### To do
A. Answer these questions from the CPT modifier text:
(i) Under Modifier 50, at what percentage of the rate is the second procedure paid?
(ii) Without Modifier 59, what normally happens to additional occurrences when multiple procedures map to the same APG?
(iii) Modifier 73 applies when a surgical procedure is cancelled after the patient's surgical preparation but before what?
B. From the CPT modifier text, echo everything from "CPT Modifier 52 (Reduced" down to "procedure will be discounted by 50%.".

### Text section
CPT Modifier 50 (Bilateral Procedure): CPT Modifier 50 should be used to report bilateral procedures that are performed during the same operative session.

** Note: This modifier should not be used to report surgical procedures that are identified in code terminology as “bilateral” or to report procedures identified in code terminology as “unilateral or bilateral.” When Modifier 50 is used, both procedures will be reimbursed, but the APG Grouper/Pricer calculates the payment at 100% rate for the first procedure and at 50% of the rate for the second procedure.

CPT Modifier 52 (Reduced Services): CPT Modifier 52 should be used when a service or procedure is partially reduced or eliminated at the physician’s discretion or when an initial bilateral procedure cannot be performed as such. As with CMS, NYSDOH does not allow the use of Modifier 52 when the endoscopic procedure is incomplete and there is a CPT or HCPCS/level II code to describe the actual service performed. If a code is available that fully describes the outpatient procedure performed, this code choice supersedes the reporting of a code describing the intended, albeit not performed, procedure. When Modifier 52 is used, the payment for the procedure will be discounted by 50%.

CPT Modifier 59 (Separate Procedures or Distinct Procedural Service): CPT Modifier 59 should be used to designate instances when distinct and separate multiple services with the same APG are provided to the patient on a single date of service (eg. separate encounters, different surgeries, different sites or organ systems, separate incisions). Modifier 59 may also be used to report those procedures/services considered a component of another procedure, when the service is carried out independently or considered unrelated or distinct from the other procedures/services provided at the same time. Normally when multiple procedures map to the same APG, the additional occurrences (beyond the first) will consolidate (i.e., no payment at the line level). However, when Modifier 59 is used, the additional same APG procedures will pay at 50% of the amount paid for the first procedure.

CPT Modifier 73 (Terminated Procedure): CPT Modifier 73 should be used when a surgical procedure is cancelled subsequent to the patient’s surgical preparation (but prior to the administration of anesthesia) due to extenuating circumstances or those that threaten the well-being of the patient. ** Note: Modifier 73 should not be used for elective cancellation of a procedure before administration of anesthesia. If Modifier 73 is reported and the procedure is an approved Ambulatory Surgery Center service, the payment will be discounted by 50%.

### Data records
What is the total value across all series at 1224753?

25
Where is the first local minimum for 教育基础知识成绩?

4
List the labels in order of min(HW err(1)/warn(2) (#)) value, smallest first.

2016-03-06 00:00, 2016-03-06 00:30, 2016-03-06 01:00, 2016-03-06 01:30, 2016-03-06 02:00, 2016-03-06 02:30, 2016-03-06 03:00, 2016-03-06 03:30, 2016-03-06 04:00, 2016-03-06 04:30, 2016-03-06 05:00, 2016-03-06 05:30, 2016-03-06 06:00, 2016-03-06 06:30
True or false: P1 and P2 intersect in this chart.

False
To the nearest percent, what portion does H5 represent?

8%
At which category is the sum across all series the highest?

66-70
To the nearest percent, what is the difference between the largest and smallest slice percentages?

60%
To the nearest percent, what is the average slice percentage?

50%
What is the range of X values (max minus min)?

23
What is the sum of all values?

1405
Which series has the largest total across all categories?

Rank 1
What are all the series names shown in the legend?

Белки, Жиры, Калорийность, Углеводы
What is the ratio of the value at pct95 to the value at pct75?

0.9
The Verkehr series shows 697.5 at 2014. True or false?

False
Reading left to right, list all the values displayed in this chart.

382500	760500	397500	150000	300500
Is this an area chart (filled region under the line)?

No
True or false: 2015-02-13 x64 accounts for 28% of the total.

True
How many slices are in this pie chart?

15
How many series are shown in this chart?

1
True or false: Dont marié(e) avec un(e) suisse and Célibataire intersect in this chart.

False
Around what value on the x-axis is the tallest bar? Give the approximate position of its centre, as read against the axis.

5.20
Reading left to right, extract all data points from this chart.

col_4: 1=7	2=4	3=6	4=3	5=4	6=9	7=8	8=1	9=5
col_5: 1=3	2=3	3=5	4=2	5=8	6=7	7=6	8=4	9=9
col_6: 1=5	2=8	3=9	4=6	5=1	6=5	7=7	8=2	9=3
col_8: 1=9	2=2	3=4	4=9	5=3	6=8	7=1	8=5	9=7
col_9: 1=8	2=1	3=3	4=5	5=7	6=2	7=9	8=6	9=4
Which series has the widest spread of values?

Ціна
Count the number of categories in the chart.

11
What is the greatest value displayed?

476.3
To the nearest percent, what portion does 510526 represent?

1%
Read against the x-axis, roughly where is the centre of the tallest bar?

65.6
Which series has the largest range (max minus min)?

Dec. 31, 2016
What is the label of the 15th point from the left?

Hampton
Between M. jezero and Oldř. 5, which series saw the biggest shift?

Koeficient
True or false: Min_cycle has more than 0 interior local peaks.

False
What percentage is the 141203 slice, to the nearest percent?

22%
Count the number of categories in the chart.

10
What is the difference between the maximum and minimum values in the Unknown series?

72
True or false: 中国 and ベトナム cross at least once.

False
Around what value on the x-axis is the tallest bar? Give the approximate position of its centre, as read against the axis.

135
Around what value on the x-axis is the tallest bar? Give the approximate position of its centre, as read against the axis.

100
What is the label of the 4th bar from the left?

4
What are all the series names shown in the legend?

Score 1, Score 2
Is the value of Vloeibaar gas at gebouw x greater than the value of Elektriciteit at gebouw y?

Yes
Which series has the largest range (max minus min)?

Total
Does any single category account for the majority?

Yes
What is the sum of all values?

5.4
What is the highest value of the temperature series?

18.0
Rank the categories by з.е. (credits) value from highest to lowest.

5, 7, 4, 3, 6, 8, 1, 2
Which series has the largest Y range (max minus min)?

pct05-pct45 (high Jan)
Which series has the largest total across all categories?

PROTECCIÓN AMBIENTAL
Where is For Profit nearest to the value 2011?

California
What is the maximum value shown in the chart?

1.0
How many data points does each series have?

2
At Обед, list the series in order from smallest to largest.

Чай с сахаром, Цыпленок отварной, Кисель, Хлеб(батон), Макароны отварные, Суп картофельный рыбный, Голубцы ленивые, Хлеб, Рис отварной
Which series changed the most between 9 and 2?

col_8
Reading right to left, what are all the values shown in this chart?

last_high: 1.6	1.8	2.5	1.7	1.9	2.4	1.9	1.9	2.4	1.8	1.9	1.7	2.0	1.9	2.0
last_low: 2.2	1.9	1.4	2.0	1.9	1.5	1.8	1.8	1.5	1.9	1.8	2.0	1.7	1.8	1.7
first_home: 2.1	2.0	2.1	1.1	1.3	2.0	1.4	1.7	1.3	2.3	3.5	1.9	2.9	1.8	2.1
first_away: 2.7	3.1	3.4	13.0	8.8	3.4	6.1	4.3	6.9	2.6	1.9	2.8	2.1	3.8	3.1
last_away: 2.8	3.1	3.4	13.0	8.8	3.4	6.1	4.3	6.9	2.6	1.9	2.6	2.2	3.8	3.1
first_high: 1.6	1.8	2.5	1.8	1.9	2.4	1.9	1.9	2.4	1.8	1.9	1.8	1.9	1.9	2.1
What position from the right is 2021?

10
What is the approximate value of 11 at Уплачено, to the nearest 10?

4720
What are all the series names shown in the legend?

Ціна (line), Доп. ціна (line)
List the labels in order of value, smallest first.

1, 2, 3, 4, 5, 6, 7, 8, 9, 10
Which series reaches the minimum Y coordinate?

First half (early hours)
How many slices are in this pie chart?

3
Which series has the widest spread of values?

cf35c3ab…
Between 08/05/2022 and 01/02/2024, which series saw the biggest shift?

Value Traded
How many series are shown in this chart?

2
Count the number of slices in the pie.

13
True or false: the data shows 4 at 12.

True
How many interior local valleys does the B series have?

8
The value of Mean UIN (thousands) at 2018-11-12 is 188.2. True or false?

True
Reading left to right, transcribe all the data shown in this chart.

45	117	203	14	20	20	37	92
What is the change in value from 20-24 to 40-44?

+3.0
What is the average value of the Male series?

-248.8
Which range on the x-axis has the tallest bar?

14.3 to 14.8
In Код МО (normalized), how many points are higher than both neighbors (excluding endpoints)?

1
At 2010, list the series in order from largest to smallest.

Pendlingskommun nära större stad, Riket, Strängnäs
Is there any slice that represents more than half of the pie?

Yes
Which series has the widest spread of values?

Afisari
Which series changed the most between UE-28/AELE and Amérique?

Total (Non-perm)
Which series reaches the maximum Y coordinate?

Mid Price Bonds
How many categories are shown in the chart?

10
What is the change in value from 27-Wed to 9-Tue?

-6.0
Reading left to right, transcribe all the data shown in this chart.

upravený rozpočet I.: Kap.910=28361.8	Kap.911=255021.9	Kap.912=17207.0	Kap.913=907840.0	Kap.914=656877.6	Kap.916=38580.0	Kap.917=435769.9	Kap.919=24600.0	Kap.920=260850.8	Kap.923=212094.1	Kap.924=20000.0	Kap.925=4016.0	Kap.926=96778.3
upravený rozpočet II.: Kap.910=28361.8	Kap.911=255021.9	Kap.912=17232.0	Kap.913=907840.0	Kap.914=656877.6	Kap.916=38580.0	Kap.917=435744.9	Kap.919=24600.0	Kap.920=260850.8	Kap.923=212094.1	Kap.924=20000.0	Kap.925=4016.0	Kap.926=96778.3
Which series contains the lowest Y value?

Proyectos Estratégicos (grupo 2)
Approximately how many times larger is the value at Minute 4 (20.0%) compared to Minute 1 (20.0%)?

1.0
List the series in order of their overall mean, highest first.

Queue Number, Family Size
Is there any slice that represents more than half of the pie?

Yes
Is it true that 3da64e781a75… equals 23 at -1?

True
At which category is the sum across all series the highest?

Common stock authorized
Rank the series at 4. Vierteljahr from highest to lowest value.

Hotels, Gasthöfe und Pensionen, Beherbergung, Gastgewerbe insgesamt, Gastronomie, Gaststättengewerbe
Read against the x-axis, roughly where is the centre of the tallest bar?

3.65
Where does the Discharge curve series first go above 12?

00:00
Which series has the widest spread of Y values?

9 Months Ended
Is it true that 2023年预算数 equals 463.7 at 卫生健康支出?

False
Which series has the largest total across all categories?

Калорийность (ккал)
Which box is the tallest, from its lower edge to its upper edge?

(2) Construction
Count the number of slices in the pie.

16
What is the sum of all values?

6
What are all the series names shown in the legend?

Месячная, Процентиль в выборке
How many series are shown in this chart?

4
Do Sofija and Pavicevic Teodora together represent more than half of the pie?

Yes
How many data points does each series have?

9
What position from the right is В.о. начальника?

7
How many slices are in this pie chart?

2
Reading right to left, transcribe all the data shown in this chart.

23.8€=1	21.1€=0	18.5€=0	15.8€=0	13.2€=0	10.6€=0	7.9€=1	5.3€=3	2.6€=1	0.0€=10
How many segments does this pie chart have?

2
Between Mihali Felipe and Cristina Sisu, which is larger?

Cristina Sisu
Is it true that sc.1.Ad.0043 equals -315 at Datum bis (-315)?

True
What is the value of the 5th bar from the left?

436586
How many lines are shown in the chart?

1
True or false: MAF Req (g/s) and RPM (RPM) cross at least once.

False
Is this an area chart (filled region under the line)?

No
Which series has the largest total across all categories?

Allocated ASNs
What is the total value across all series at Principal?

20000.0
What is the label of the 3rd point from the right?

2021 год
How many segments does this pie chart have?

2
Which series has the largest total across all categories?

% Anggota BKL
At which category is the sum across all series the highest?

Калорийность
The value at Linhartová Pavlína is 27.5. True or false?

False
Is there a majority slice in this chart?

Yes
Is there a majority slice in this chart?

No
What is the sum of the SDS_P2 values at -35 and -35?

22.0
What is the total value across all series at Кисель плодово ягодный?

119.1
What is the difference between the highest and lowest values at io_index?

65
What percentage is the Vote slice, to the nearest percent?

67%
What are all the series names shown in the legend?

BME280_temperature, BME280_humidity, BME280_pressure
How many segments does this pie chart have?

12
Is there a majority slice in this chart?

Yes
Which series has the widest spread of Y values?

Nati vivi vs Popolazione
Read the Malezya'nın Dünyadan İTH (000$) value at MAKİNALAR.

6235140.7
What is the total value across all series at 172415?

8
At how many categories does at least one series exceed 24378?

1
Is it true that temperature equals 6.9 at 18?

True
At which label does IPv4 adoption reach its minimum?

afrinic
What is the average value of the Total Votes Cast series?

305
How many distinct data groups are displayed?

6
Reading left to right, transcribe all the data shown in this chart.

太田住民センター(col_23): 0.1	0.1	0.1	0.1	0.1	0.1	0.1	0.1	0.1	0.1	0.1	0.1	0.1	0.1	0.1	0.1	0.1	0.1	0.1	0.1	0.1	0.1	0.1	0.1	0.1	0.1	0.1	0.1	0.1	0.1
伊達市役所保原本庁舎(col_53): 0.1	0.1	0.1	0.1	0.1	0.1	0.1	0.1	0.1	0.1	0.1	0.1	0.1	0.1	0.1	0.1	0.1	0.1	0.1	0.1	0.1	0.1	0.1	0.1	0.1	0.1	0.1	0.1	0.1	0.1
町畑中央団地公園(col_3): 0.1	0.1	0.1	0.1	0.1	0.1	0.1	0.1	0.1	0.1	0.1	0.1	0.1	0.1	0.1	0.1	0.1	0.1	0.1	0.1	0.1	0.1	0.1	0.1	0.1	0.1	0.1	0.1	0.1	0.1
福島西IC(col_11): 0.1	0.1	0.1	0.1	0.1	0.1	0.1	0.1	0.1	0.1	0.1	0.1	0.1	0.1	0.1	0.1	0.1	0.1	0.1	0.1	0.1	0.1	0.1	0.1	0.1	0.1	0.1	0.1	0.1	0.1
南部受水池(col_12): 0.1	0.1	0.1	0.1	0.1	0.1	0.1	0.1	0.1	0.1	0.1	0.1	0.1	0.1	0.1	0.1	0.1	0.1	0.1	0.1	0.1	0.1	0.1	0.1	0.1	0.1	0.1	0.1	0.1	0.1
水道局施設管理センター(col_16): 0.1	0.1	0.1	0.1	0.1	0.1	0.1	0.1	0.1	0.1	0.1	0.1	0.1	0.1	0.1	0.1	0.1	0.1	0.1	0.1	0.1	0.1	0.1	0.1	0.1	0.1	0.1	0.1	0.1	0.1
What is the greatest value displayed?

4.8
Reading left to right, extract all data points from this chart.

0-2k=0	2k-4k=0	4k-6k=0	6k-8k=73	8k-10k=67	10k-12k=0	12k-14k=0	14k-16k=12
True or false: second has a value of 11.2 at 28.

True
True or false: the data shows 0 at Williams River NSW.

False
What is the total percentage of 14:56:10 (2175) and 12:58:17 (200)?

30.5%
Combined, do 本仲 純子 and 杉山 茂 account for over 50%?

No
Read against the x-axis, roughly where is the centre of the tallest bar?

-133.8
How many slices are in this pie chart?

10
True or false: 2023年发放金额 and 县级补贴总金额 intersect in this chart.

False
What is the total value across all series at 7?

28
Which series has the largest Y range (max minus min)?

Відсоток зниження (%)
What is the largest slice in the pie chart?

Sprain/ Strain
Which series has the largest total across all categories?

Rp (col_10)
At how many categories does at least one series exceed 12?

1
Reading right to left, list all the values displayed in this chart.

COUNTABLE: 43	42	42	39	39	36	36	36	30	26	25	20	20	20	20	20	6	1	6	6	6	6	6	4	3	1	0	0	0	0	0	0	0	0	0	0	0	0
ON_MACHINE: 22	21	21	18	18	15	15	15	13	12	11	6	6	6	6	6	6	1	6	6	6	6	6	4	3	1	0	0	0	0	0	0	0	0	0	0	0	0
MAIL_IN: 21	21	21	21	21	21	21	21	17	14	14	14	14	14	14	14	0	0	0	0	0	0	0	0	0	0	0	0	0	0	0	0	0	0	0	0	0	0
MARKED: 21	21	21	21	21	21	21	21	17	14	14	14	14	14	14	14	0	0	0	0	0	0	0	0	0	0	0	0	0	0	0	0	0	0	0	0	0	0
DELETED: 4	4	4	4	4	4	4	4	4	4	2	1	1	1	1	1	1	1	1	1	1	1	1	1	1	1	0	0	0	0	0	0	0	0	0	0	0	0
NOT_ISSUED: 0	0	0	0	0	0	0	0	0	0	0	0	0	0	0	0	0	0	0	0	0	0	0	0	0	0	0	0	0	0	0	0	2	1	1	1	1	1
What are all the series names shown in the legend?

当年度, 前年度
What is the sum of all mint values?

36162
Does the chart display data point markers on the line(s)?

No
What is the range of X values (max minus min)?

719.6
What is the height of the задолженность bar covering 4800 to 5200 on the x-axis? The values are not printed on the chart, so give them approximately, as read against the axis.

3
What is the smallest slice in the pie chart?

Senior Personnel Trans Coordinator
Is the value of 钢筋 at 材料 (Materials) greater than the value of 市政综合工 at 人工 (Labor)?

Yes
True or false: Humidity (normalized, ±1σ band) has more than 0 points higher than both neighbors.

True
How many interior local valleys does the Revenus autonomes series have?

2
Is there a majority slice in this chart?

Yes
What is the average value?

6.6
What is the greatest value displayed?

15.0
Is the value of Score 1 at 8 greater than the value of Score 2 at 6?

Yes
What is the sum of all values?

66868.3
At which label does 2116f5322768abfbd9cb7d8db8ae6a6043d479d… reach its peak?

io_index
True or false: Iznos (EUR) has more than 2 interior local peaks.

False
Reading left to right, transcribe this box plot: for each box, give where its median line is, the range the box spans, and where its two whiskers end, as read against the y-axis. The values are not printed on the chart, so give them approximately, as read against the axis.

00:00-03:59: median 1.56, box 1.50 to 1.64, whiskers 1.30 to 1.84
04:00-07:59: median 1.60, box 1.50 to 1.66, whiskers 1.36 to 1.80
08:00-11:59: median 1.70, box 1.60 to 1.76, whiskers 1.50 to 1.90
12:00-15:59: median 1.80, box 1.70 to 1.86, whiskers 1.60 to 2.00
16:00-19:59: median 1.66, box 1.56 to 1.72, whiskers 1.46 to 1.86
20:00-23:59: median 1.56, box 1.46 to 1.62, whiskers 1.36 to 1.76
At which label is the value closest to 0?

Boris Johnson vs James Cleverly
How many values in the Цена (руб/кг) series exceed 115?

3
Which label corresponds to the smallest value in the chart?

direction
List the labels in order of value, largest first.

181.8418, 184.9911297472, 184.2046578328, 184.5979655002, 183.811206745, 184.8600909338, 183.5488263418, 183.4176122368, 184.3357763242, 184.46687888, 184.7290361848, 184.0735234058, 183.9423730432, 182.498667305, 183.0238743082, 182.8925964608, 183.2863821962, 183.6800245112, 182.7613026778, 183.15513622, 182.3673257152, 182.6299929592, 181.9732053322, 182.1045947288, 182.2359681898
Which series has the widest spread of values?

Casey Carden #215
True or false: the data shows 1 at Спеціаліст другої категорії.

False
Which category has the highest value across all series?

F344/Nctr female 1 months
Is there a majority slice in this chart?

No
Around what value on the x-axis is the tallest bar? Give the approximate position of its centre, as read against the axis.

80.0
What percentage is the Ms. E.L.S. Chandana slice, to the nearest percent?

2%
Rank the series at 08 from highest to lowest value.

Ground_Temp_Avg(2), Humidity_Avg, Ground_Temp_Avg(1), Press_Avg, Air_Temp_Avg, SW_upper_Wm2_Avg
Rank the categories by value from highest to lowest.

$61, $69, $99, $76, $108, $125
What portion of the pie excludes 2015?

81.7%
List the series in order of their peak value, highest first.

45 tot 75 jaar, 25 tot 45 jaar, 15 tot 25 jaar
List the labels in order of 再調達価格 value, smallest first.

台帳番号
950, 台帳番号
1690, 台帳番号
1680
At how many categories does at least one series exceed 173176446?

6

### Answers per task
A.
(i) 50% of the rate.
(ii) They consolidate, with no payment at the line level.
(iii) The administration of anesthesia.

B.
CPT Modifier 52 (Reduced Services): CPT Modifier 52 should be used when a service or procedure is partially reduced or eliminated at the physician’s discretion or when an initial bilateral procedure cannot be performed as such. As with CMS, NYSDOH does not allow the use of Modifier 52 when the endoscopic procedure is incomplete and there is a CPT or HCPCS/level II code to describe the actual service performed. If a code is available that fully describes the outpatient procedure performed, this code choice supersedes the reporting of a code describing the intended, albeit not performed, procedure. When Modifier 52 is used, the payment for the procedure will be discounted by 50%.